The Associated Press - Wednesday, 9 October 1996.
Evan Perez, Associated Press Writer
William Calvert is accused of taking computer disks listing nearly 4,000 patients to a gay bar and offering to look up names for friends.
The allegations, however, have heightened concerns about the security of supposedly confidential health records in state custody. Until two weeks ago state health workers were allowed to remove files from their offices.
Although Calvert acknowledged using the database for personal reference, he contends he did nothing wrong. His alleged disclosure of the list is under investigation by the state Department of Law Enforcement.

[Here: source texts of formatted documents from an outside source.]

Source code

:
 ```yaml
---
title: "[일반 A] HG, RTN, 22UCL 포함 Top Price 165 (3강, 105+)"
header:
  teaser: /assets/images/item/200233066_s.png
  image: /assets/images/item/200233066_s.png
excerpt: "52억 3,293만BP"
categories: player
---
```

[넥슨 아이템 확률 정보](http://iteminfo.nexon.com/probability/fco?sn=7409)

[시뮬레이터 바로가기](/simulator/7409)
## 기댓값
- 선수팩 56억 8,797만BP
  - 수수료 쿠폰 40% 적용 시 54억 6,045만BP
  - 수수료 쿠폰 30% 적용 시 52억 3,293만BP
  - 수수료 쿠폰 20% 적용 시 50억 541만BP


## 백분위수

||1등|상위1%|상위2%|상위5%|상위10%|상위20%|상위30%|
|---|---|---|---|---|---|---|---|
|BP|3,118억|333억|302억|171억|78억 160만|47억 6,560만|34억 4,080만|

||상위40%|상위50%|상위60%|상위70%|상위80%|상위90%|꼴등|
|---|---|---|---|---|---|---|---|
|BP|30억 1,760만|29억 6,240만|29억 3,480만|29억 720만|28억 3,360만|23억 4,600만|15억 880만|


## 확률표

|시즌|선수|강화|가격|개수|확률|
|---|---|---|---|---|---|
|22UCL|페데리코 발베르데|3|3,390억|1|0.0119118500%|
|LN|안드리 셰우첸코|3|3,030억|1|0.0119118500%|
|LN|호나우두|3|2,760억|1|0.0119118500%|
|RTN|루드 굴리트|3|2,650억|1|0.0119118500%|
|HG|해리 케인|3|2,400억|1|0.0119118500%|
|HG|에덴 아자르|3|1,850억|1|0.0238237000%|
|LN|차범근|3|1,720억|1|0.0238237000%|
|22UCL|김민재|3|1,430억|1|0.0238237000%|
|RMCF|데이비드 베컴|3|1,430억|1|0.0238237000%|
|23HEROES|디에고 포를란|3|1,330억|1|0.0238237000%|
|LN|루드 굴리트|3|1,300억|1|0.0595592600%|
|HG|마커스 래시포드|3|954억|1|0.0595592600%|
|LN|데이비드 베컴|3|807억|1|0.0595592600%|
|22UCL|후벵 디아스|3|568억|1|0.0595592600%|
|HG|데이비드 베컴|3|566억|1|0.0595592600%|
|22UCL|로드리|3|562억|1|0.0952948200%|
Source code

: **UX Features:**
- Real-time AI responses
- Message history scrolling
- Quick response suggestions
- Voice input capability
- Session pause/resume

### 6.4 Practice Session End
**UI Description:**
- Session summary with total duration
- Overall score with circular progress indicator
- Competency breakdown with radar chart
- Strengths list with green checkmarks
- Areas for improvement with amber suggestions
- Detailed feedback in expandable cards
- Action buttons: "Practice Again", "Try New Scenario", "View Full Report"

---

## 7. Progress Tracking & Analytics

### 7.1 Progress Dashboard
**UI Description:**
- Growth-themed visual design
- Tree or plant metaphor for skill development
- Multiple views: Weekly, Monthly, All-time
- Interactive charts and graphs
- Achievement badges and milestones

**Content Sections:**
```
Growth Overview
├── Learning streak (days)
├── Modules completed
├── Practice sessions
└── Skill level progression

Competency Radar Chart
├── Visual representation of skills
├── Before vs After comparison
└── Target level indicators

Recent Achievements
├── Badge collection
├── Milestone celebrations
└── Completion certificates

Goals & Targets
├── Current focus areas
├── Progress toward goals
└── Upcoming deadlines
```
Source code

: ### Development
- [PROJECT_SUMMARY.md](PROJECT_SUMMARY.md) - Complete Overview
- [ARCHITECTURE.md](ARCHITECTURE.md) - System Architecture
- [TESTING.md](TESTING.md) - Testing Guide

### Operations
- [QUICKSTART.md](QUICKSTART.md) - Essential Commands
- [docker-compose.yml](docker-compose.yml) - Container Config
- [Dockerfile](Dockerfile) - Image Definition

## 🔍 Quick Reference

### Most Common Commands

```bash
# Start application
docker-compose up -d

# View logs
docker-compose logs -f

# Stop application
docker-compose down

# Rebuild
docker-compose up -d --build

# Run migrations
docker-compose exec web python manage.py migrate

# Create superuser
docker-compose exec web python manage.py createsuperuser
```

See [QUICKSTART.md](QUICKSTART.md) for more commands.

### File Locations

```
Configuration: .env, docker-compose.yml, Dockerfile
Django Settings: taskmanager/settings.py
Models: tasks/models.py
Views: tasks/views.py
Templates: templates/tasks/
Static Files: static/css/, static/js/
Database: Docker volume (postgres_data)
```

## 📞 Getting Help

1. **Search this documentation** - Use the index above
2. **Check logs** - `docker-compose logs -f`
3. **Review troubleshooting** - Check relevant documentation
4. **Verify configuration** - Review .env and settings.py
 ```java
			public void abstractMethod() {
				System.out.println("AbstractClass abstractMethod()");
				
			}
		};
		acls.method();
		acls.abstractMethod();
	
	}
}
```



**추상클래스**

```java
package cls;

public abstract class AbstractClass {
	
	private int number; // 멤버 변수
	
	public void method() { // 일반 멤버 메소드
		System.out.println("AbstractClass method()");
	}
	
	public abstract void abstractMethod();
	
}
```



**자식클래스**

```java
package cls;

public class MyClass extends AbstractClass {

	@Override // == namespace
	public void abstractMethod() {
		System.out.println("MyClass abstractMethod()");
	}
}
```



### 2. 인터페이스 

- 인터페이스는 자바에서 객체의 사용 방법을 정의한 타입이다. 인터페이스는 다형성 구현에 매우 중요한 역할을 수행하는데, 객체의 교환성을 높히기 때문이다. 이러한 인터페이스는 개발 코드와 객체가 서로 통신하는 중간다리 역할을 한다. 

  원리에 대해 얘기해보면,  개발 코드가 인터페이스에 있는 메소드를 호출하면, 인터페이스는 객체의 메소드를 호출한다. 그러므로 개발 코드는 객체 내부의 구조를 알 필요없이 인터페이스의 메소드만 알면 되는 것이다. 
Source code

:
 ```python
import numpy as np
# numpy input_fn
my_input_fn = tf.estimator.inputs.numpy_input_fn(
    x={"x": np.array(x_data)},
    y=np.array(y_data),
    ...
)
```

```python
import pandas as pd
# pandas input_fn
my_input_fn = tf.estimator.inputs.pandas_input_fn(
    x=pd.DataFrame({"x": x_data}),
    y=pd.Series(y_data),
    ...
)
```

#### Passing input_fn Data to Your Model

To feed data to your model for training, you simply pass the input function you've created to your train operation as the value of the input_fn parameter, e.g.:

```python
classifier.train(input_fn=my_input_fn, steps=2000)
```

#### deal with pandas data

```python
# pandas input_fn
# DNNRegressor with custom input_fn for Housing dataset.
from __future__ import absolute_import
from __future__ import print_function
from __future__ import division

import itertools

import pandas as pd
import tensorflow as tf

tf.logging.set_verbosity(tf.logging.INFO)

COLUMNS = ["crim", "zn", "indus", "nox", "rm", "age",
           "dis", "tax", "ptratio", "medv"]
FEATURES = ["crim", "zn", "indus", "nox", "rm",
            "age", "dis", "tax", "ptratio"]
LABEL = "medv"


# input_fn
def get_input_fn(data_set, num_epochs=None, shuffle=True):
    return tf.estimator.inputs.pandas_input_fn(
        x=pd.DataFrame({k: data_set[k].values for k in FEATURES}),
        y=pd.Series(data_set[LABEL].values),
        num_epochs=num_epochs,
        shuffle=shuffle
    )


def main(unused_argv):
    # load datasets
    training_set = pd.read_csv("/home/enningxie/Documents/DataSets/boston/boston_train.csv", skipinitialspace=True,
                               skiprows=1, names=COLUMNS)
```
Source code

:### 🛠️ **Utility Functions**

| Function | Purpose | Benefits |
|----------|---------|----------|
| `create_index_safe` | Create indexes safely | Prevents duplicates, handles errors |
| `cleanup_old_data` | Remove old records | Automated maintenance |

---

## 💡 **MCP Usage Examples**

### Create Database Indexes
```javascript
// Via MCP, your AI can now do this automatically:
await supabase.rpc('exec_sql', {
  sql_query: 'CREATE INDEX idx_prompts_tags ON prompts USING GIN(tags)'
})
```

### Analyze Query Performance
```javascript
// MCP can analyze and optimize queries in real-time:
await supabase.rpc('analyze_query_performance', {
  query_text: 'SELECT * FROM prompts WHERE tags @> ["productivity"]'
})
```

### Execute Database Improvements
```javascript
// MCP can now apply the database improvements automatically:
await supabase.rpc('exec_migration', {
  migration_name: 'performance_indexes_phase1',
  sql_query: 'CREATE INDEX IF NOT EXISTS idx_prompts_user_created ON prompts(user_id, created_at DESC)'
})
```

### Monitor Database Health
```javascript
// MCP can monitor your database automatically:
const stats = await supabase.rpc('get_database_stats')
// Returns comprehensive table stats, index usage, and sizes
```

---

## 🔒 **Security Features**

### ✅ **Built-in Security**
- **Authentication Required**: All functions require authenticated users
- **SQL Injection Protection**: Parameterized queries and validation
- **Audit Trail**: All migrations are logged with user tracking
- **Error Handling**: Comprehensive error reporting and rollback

Copies of the computer disk and an anonymous letter implicating him turned up three weeks ago at two Tampa Bay area newspapers and the Pinellas County Health Department, where Calvert had been a program manager since 1992.
Calvert, a state Department of Health and Rehabilitative Services worker since 1988, has been on paid leave since the database leak was publicized. He has a right to appeal his firing, but neither Calvert nor his attorney returned calls seeking comment Wednesday.
In an interview Monday with HRS investigators, Calvert said he used the database as a personal dating reference. "I used the information if I was dating someone," he said, according to a transcript of the interview.
An acquaintance of Calvert's told The Associated Press on Wednesday that he heard Calvert warn friends about dates who Calvert said were on the county's AIDS database.
"He'd say, `Don't bother with him, he's on the list,'" said the man, who spoke on condition of anonymity. "He claims I'm on the list. I've had people interested in me and then back away because he's talked to them."
Calvert told investigators he regularly took home a laptop computer and the AIDS list, and acknowledged that this practice defeated the password protection used to keep the files confidential.
He told investigators he had no concerns because he always reinforced the need for confidentiality with his roommate, Gregory Wentz, who also is his partner in the funeral home business where they live.
AIDS patient advocates have cited the database leak as proof of the dangers of allowing the state to keep names of HIV and AIDS patients.
A state law that was to take effect in January would require health workers to report to the state the names of HIV patients. HRS put the law on hold after the disk was leaked.